From Fowler's Supervising Presenter article which you linked in your question:

Factor the UI into a view and controller where the view handles simple mapping to the underlying model and the the controller handles input response and complex view logic.

It says clearly that for all simple tasks the view can talk directly to the model. So it doesn't contradict the MSDN article. This is exactly because for simple mapping/binding of properties you don't need to involve another layer as this would just complicate things without much benefit.

Again, Fowler talks about this at the end of the article:

[...] the driving issue is how much behavior to leave in the view. Passive View is a very similar pattern to Supervising Controller, but with the difference that Passive View puts all the view update behavior in the controller, including simple cases. This results in extra programming, but does mean that all the presentation behavior is testable. The choice between the two depends on what kind of Data Binding support you have and whether you're happy to leave that untested by controller tests.

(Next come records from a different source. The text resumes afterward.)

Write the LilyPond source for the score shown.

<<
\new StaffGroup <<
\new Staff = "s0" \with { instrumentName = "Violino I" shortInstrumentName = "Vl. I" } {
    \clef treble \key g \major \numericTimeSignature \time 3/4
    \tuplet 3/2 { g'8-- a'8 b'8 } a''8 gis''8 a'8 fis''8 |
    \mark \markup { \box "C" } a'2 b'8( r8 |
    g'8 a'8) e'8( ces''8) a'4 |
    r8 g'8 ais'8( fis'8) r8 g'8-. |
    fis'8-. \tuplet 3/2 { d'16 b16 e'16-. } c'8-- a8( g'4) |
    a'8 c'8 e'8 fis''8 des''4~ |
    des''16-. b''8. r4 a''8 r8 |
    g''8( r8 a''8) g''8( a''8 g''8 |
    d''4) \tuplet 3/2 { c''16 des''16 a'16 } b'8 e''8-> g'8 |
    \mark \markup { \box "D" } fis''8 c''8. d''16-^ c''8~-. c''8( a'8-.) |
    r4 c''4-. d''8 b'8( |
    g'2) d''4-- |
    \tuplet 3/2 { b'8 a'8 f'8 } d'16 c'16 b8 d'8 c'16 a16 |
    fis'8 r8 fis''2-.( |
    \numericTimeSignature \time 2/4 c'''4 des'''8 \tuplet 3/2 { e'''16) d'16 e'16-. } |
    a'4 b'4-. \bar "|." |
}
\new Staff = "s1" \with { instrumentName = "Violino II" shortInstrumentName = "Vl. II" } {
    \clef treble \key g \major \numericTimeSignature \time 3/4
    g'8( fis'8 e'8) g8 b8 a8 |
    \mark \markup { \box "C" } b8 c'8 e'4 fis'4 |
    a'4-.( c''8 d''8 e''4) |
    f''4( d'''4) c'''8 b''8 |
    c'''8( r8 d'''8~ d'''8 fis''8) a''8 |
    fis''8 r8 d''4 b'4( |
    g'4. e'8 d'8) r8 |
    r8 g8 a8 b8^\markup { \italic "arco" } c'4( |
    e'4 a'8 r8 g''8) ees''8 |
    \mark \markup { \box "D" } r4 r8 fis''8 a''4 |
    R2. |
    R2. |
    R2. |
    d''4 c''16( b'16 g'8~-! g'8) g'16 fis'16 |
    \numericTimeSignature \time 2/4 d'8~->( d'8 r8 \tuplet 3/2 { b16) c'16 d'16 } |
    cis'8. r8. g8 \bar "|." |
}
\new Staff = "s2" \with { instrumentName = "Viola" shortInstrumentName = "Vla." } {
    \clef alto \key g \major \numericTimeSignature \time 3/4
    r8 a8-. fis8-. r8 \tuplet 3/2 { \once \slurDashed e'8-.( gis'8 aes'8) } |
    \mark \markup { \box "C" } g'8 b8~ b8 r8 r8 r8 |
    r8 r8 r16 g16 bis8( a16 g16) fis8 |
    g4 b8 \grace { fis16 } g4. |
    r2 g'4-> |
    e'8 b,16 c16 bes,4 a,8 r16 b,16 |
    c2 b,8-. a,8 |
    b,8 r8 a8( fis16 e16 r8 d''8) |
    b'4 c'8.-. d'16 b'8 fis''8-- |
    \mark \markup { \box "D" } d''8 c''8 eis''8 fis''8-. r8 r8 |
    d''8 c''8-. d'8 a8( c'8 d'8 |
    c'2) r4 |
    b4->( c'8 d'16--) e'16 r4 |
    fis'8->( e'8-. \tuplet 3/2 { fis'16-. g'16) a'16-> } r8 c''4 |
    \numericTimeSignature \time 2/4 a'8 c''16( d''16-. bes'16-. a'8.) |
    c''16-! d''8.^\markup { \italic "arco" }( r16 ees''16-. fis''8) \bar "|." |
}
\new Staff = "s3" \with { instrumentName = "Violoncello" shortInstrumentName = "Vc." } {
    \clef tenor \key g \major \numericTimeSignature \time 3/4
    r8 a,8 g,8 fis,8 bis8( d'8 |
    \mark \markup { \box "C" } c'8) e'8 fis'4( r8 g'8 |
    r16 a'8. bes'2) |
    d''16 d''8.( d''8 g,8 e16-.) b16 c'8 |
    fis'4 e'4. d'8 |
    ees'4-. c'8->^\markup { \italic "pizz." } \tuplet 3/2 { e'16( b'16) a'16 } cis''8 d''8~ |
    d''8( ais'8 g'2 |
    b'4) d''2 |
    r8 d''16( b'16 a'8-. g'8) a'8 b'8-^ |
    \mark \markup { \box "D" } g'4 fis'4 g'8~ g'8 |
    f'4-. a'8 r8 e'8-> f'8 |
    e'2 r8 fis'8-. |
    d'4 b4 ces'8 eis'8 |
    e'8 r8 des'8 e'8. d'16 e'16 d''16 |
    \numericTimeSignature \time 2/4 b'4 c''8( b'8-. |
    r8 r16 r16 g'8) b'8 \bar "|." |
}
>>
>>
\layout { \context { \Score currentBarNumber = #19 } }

You should keep in mind a few things:

  • Make sure that at all times the model is the "master" of it's data. This means that the View never should write directly to the fields of the model (anyway a bad idea). Properties is ok if your language supports them. This way, the model can still react on any updates to its data (e.g. by calculating another field).
  • Don't couple your model to the view. The model must be independently testable and in principle you should be able to change the view without affecting the model. This means the model should never directly call the view. Use interfaces, or probably best here, the Observer pattern. The View can subscribe itself to the model for updates.
  • Never put any (business) logic into the View. If you find yourself writing if statements in the view code, think about whether those should rather belong into the presenter or model.